写真4:藻塩「弓削塩」工場での聞き取り調査の様子

 地理学の魅力はフィールドワークです。実際に学生と一緒に地域へ出ると、様々な出会いがあり、様々な人から聞く話や現地調査は、新鮮で発見だらけです。都市研究や酒文化研究は、地元資源の発掘や再評価、地域資源を活用した事業など、まちづくりや地域活性化に直結します。近年、地理学教室では、鳥取市、高松市、徳島市、弓削島(写真4)へ巡検調査に出かけ、それぞれ報告書をまとめました。

研究の展望

 現在はグローバル化時代であり、県内の産業や文化も、日本各地や世界の情勢や動向に大きな影響を受けています。町内会から愛媛県、日本全体、さらにはアフリカのことについても自然環境を含めて議論・考察できる柔軟性が、地理学の長所かつ魅力です。大学が地域と関わる地域貢献活動は、今後ますます重要なものとなるでしょう。

この研究を志望する方へ

 高校までの社会科・地理とは異なり、大学の地理学はフィールドワーク調査が中心です。

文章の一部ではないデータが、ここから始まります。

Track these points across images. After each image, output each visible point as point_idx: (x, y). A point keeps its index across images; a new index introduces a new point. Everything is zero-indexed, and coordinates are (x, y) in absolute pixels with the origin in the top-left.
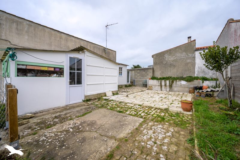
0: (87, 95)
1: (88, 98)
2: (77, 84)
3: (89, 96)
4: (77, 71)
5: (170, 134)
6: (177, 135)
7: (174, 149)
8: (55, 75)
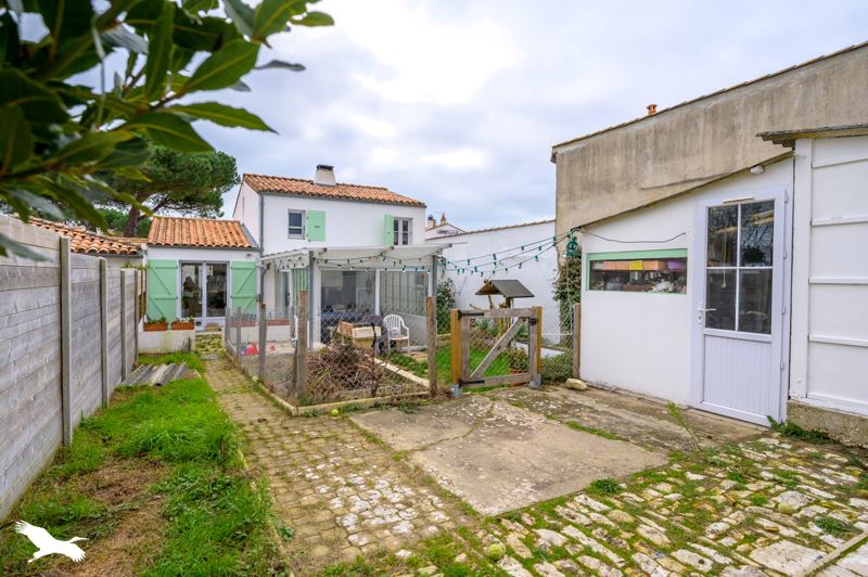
0: (804, 401)
1: (802, 422)
2: (741, 329)
3: (815, 410)
4: (743, 264)
5: (346, 523)
6: (328, 535)
7: (305, 498)
8: (663, 285)
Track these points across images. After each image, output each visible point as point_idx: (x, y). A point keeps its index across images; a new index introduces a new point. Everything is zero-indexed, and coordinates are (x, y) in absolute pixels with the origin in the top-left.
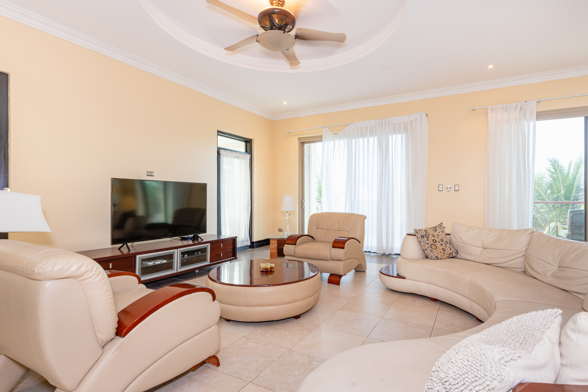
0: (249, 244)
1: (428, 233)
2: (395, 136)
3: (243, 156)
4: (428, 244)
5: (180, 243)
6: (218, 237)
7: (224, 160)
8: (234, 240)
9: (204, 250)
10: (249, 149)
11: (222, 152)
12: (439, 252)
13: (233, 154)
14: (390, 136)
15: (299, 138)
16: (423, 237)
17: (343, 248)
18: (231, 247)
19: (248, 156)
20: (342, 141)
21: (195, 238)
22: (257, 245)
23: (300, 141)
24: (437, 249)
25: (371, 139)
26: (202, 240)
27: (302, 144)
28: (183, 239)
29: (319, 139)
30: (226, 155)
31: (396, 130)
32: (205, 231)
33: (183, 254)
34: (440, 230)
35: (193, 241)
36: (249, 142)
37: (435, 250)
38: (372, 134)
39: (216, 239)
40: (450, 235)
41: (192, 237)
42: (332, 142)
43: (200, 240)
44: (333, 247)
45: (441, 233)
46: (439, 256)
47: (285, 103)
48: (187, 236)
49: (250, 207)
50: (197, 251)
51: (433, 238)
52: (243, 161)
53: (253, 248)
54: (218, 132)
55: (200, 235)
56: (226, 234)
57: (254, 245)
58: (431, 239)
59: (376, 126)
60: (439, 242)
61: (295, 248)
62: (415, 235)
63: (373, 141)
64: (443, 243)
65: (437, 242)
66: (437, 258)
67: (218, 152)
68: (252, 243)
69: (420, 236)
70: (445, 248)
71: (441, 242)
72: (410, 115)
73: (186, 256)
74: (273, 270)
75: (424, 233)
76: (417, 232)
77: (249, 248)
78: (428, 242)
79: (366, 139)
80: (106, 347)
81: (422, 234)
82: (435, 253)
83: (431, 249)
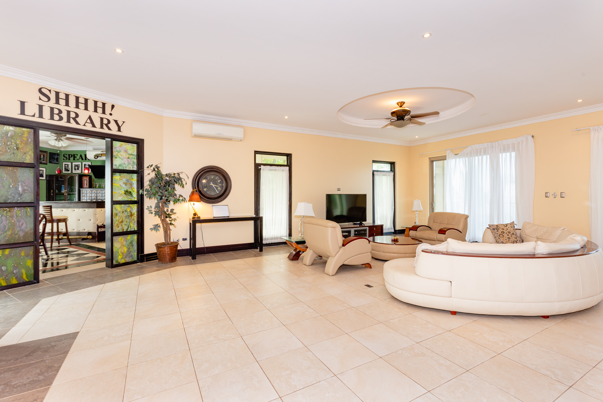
0: (393, 231)
1: (498, 227)
2: (505, 154)
3: (388, 173)
4: (497, 234)
5: (353, 226)
6: (373, 224)
7: (376, 178)
8: (381, 226)
9: (365, 230)
10: (393, 169)
11: (375, 173)
12: (505, 239)
13: (382, 174)
14: (501, 155)
15: (429, 158)
16: (494, 229)
17: (445, 234)
18: (380, 230)
19: (392, 174)
20: (461, 159)
21: (361, 224)
22: (398, 233)
23: (430, 160)
24: (504, 237)
25: (485, 157)
26: (364, 225)
27: (432, 162)
28: (355, 224)
29: (443, 158)
30: (378, 175)
31: (505, 149)
32: (366, 221)
33: (355, 231)
34: (510, 226)
35: (360, 225)
36: (393, 164)
37: (502, 238)
38: (485, 153)
39: (372, 225)
40: (520, 230)
41: (359, 223)
42: (454, 160)
43: (363, 225)
44: (439, 233)
45: (510, 227)
46: (504, 242)
47: (417, 137)
48: (356, 223)
49: (394, 207)
50: (362, 230)
51: (502, 231)
52: (389, 177)
53: (396, 234)
54: (373, 161)
55: (363, 222)
56: (378, 223)
57: (396, 232)
58: (501, 231)
59: (488, 147)
60: (506, 233)
61: (416, 233)
62: (489, 228)
63: (486, 159)
64: (510, 234)
65: (505, 233)
66: (503, 243)
67: (373, 173)
68: (395, 230)
69: (492, 229)
70: (510, 237)
71: (508, 234)
72: (517, 138)
73: (356, 233)
74: (398, 240)
75: (495, 227)
76: (490, 226)
77: (393, 234)
78: (497, 232)
79: (480, 157)
80: (341, 248)
81: (493, 228)
82: (501, 240)
83: (499, 237)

あなたも、一緒にあちこちへ出かけ(野外巡検多し)、お酒を酌み交わしながら議論し(卒業生などの来訪や飲酒行事多し)、地理情報システム(GIS、パソコンで調査結果を図化する技法)で地図をつくって考える、伝統ある地理学教室(本年地理学教室創立50周年)の一員になりませんか。